The stalemate between Kerry Co-op and a number of its shareholders shows no sign of ending over a proposed ‘cash for shares’ scheme put forward by the board of the co-operative.

Although the full details of the planned scheme are yet to be released, one shareholder claimed that it is the “least tax-efficient option available to shareholders to realise the value of their shares”.

Speaking to AgriLand, the shareholder said: “With this scheme we will be paying 55% tax in the form of income tax, PRSI and USC.”

This contentious issue was raised back in February when the preliminary details for the Equity Redemption Scheme was distributed to shareholders.

The shareholder said that the proceeds of the scheme will be considered as an income, and that this would put those shareholders who are in receipt of some allowances and grants “in a precarious position”.

However, Kerry Co-ops’s company secretary Thomas Hunter McGowan argued that “no two people have the same tax situation”.

“This scheme will be better for those on the lower tax rate,” said Hunter McGowan, speaking to AgriLand.

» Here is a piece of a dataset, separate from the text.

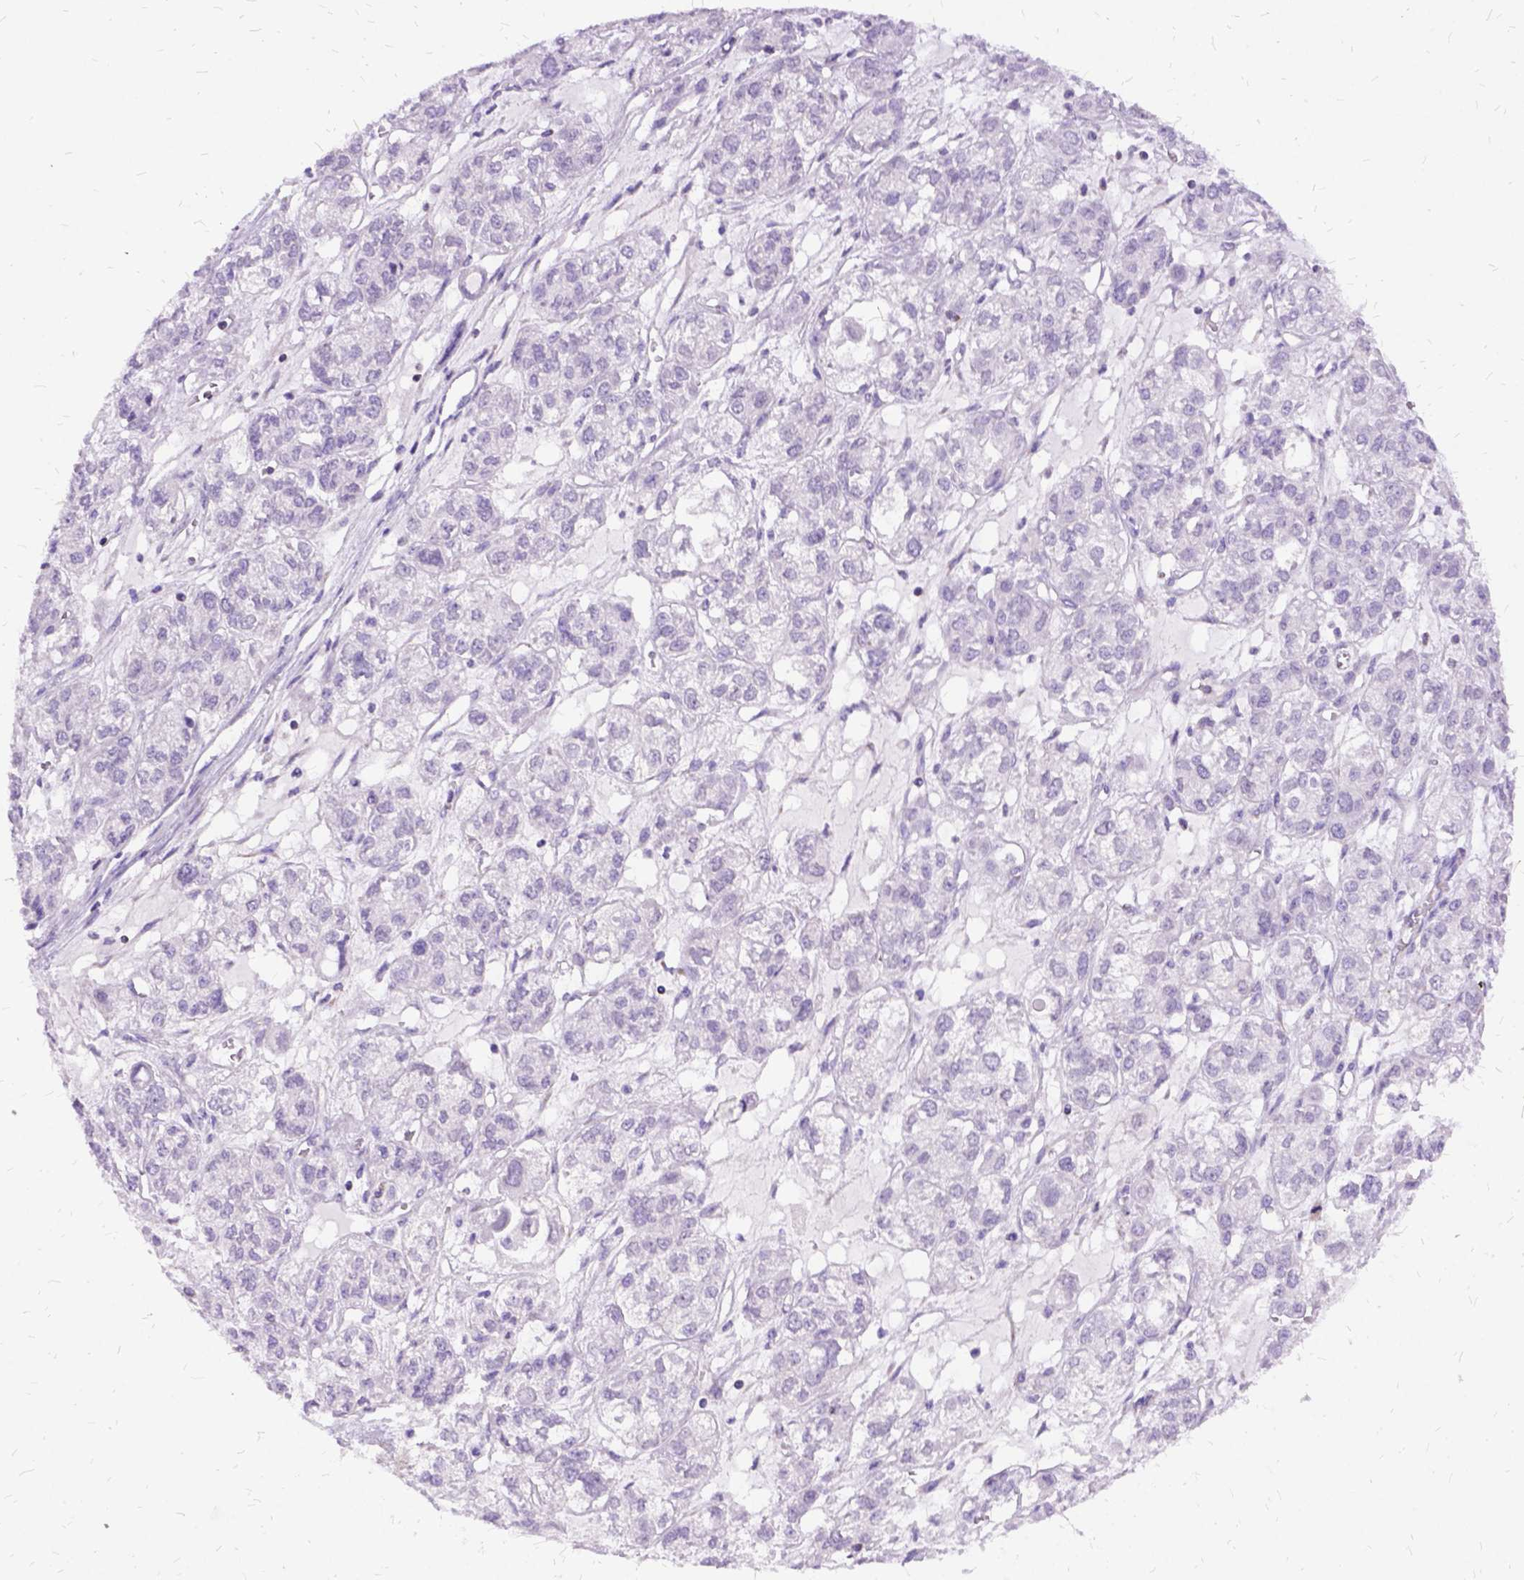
{"staining": {"intensity": "negative", "quantity": "none", "location": "none"}, "tissue": "ovarian cancer", "cell_type": "Tumor cells", "image_type": "cancer", "snomed": [{"axis": "morphology", "description": "Carcinoma, endometroid"}, {"axis": "topography", "description": "Ovary"}], "caption": "Human endometroid carcinoma (ovarian) stained for a protein using immunohistochemistry shows no expression in tumor cells.", "gene": "OXCT1", "patient": {"sex": "female", "age": 64}}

Furthermore, he said that the shares are ‘locked in’ and that there was “no other option” for discharging the shares except through the proposed scheme.

The shareholder claims, though, that this form of redemption scheme would benefit only a small minority of shareholders.


The questions over taxation started as soon as details were distributed to shareholders.

The tax implications are largely due to the fact that the co-operative no longer meets the ‘Section 701’ criteria – that would have traditionally protected agricultural co-ops from tax liabilities – due to its proportion of members not actively farming.

It is understood that, at the time, Revenue was challenging the valuation at which co-op shares have been transferred for gift/inheritance tax purposes.

According to a document seen by AgriLand, Revenue noted that a single share is roughly worth €540 – considerably more that the €300 valued shares sold up to that point on the ‘grey market’.

The scheme is due to be voted on by shareholders at the upcoming annual general meeting (AGM).